ACCABADORA DI MICHELA MURGIA A TEATRO CON CARLOTTA CORRADI
La scrittrice Michela Murgia (Cabras, 3 giugno 1972) ha assistito al Piccolo Eliseo Patroni Griffi di Roma ad “Accabadora”, rielaborazione teatrale del suo romanzo, a cura di Carlotta Corradi. La Stampa ha scritto: «Accabadora è uno dei più bei romanzi di Michela Murgia nonché uno dei libri più letti in Italia negli ultimi anni.Pubblicato da Einaudi nel 2009, vince nel 2010 il premio Campiello. La regista Veronica Cruciani ha chiesto a Carlotta Corradi di ricavare dal romanzo un testo teatrale: un monologo che parte dal punto di vista di Maria, la figlia di Bonaria Urrai, l’accabadora dell’immaginario paese sardo di Soreni.

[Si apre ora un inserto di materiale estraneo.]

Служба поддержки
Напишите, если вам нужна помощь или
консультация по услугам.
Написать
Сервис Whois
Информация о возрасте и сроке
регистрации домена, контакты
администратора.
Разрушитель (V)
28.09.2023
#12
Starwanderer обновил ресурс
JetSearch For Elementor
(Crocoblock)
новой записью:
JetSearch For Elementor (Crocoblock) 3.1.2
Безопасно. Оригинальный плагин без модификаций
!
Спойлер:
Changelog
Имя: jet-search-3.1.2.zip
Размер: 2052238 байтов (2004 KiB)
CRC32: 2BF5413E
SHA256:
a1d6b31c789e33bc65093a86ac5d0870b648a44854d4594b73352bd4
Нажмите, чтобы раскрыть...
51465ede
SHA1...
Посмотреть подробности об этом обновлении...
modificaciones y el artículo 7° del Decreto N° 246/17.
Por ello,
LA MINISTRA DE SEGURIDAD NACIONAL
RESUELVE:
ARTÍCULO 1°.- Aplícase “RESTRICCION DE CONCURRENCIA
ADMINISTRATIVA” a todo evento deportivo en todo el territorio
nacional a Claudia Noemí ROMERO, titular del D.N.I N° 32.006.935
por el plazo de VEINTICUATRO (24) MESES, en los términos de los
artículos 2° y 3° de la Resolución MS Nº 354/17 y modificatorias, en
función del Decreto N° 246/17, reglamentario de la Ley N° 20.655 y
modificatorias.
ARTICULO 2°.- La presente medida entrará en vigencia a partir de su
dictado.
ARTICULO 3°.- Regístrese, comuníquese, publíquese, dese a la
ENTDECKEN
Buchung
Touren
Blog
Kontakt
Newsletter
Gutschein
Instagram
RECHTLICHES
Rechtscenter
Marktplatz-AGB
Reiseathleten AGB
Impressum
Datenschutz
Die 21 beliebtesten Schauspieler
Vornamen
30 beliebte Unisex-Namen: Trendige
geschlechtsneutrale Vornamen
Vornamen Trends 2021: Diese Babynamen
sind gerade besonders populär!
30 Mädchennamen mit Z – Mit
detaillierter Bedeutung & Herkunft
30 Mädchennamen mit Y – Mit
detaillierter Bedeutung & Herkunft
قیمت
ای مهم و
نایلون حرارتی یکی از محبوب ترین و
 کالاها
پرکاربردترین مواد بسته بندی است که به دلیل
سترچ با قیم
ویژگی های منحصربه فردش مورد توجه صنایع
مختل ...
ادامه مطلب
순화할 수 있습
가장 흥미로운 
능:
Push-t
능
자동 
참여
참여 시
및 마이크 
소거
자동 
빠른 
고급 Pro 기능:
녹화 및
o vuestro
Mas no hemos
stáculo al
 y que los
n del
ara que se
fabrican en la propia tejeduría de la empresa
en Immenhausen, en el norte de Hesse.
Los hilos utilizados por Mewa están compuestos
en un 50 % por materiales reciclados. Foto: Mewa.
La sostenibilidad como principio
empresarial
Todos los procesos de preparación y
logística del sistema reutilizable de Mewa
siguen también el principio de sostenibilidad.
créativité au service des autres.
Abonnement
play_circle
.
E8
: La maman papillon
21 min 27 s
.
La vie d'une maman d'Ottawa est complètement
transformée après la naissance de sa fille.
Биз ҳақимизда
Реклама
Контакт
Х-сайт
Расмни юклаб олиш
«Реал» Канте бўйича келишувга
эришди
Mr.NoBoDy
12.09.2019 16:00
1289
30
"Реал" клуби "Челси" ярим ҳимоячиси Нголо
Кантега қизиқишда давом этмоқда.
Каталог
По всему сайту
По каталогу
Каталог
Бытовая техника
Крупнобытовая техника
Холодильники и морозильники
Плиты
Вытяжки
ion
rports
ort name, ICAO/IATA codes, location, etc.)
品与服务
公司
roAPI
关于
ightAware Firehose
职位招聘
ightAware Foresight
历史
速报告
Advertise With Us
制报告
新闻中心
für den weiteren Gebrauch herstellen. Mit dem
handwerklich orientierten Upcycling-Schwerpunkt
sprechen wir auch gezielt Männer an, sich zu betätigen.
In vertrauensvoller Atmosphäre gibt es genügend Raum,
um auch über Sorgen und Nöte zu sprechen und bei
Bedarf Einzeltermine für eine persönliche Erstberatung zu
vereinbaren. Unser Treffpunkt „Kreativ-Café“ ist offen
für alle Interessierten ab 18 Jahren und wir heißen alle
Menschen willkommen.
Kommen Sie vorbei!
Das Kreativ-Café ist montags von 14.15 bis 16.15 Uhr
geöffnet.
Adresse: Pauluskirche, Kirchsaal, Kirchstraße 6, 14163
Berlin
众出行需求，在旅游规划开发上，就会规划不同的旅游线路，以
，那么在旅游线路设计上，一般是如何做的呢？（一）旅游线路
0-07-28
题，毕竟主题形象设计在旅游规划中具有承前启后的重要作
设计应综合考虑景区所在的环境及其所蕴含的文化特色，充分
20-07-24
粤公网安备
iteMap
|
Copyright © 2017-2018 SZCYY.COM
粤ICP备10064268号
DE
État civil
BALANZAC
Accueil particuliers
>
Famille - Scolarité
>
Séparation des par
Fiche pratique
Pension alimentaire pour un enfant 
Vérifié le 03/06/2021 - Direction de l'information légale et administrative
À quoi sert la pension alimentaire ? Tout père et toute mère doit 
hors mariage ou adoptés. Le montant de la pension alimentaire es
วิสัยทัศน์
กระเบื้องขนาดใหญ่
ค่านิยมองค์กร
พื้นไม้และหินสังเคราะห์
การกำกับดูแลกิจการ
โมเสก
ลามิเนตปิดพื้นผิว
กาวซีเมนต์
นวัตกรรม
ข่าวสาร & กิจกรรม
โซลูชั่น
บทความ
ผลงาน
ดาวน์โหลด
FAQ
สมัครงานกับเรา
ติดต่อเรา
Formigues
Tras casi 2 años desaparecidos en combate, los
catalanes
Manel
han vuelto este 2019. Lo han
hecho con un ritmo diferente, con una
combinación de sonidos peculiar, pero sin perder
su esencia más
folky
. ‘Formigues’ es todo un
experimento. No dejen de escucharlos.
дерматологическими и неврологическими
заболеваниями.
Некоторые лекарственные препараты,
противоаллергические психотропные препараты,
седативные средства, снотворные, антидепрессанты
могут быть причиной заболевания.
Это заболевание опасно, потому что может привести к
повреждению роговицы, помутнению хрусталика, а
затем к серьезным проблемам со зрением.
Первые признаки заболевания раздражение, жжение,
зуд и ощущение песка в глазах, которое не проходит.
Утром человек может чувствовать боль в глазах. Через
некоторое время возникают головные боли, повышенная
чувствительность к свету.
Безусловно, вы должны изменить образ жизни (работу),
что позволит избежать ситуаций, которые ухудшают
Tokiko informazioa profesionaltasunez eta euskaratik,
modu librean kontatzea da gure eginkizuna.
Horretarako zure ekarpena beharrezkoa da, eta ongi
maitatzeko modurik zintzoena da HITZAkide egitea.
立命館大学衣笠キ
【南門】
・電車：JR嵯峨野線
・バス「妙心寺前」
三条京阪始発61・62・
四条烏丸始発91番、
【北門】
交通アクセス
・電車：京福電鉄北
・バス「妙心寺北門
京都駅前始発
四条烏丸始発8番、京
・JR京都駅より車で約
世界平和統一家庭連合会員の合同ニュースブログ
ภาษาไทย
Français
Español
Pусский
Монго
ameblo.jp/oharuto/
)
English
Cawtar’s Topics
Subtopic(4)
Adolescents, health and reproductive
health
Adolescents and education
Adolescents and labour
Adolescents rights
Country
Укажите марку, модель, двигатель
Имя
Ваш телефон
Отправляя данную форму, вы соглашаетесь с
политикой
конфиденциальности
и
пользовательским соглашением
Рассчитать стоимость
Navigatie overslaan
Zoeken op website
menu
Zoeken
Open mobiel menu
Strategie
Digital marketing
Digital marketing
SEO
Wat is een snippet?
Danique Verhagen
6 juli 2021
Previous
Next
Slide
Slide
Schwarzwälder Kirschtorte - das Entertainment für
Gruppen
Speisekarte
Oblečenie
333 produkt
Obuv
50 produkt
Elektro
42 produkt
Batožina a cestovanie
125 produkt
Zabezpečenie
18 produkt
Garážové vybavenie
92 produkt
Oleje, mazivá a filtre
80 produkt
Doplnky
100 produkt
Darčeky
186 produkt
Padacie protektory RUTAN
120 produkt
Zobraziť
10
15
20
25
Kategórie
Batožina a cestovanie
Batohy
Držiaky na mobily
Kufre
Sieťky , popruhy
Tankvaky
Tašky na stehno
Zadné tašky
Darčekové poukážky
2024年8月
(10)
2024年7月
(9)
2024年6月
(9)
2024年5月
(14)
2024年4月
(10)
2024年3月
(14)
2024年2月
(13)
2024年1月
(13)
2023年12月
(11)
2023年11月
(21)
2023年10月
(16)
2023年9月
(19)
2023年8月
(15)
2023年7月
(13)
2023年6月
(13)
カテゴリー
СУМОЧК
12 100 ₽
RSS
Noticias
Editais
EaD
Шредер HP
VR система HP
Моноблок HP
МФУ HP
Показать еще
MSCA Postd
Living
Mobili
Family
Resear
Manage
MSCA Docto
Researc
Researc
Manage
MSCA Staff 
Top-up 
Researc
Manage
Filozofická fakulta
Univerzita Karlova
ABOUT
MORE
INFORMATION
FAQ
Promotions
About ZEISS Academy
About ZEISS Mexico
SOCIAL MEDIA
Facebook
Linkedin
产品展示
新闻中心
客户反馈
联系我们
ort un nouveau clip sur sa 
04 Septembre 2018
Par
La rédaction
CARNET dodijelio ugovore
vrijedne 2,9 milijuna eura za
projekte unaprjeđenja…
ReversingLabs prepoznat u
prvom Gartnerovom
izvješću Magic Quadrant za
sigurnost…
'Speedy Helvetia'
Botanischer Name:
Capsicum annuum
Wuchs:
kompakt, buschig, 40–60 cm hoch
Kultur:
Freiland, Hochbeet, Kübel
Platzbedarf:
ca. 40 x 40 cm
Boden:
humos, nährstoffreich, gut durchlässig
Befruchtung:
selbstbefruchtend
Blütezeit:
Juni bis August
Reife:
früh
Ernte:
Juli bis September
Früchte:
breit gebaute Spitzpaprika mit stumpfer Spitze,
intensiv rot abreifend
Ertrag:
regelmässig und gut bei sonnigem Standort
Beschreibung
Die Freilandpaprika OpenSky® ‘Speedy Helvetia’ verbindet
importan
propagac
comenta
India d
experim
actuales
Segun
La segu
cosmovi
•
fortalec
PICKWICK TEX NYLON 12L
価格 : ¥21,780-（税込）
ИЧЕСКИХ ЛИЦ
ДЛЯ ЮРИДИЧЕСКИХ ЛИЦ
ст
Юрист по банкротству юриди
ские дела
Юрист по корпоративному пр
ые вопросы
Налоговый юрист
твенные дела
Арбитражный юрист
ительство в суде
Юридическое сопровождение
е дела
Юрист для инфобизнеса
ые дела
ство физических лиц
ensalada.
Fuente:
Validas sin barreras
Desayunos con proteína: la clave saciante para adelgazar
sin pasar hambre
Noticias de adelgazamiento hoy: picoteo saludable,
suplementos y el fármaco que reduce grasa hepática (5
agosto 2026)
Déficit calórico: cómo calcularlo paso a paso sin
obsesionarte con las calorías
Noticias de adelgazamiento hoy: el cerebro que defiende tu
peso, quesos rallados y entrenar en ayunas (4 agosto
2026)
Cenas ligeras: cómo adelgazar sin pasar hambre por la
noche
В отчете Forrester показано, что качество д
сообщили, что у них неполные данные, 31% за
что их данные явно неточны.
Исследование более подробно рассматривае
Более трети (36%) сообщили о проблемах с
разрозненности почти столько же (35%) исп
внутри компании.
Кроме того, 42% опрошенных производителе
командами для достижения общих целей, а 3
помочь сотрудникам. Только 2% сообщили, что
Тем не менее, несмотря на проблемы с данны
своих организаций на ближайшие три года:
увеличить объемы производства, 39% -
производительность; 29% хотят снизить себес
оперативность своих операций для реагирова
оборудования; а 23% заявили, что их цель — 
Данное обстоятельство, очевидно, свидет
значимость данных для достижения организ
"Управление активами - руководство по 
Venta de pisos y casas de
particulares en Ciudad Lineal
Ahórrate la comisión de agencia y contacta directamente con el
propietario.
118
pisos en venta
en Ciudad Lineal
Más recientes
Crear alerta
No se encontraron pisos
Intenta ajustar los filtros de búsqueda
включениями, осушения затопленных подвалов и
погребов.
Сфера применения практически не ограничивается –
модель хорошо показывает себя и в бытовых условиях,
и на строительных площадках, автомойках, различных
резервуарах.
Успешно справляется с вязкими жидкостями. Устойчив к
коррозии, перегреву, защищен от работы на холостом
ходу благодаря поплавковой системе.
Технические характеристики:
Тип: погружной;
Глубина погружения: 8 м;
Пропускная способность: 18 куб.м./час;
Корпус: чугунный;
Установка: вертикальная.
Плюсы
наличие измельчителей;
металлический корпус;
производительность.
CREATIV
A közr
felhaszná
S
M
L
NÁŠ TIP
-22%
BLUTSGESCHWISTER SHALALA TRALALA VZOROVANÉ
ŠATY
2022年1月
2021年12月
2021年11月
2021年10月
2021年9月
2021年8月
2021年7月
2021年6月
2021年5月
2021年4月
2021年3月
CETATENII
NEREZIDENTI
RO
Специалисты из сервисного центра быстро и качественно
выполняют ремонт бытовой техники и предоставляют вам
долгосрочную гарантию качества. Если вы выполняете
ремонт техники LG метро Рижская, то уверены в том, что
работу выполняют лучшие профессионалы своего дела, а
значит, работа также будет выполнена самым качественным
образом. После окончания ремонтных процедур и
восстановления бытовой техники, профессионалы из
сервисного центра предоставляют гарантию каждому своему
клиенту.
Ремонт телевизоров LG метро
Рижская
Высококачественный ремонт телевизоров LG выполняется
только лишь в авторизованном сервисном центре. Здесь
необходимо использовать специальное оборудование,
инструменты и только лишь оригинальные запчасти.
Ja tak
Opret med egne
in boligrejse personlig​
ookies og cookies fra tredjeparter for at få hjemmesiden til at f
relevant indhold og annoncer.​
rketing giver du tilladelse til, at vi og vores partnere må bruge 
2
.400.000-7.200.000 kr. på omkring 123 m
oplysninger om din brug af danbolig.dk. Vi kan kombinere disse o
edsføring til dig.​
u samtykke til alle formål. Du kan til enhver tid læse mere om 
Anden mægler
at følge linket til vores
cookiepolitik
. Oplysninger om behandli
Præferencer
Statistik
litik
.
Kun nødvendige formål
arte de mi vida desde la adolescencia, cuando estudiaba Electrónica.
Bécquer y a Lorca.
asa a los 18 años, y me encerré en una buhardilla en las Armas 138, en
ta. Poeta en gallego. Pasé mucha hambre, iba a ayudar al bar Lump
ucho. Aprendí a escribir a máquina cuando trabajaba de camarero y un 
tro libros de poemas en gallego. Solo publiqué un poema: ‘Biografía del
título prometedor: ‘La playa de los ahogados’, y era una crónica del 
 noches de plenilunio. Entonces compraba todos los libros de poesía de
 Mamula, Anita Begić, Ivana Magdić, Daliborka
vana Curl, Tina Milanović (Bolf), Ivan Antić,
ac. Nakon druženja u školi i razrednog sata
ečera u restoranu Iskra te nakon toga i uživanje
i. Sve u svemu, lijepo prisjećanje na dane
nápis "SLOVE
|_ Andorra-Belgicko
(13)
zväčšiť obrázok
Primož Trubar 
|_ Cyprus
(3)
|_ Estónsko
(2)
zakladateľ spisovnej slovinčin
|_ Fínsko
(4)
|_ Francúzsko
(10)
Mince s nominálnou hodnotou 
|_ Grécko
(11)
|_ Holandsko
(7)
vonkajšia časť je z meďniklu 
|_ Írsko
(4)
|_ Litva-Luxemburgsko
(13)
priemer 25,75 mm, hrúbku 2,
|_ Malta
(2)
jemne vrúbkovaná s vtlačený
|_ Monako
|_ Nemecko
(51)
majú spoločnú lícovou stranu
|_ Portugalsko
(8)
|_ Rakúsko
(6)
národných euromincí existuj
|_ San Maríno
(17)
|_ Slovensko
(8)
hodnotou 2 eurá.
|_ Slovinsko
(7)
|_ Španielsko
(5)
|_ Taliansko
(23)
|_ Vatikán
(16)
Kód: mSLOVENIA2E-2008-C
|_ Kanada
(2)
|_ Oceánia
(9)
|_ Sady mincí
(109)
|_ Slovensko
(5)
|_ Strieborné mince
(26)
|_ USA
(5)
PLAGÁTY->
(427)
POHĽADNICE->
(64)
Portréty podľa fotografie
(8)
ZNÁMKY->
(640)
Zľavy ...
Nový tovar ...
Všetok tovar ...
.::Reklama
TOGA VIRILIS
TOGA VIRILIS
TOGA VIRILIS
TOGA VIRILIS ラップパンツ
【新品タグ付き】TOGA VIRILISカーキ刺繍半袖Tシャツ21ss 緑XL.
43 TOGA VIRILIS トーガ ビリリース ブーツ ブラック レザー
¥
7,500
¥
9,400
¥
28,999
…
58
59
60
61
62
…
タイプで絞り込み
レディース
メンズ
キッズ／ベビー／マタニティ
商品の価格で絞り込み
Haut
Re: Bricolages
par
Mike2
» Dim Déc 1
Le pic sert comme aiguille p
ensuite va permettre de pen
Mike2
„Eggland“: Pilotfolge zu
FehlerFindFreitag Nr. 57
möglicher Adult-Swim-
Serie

UNA PAROLA DI TRADIZIONE SARDA, NASCE DALLO SPAGNOLO ACABAR
Michela Murgia racconta la storia di Maria, che all’età di sei anni viene data a Bonaria Urrai, una sarta che vive sola e che all’occasione fa l’accabadora. La parola, di tradizione sarda, prende la radice dallo spagnolo acabar, che significa “finire”, “uccidere”. Bonaria aiuta le persone in fin di vita a morire. Maria cresce nell’ammirazione per questa nuova madre, più colta e più attenta della precedente, fino al giorno in cui scopre la sua vera natura. È allora che fugge nel continente per cambiare vita e dimenticare il passato… Per la prima volta Michela Murgia ha deciso di appoggiare e accompagnare la nascita di uno spettacolo nato dal suo romanzo. Spiega infatti: «Carlotta Corradi ha fatto un lavoro di tessitura, utilizzando tutte parole mie, ma in un modo in cui io non le ho usate. C’è un’originalità anche autoriale in questo testo. ‘riduzione’ non va bene: è un ampliamento».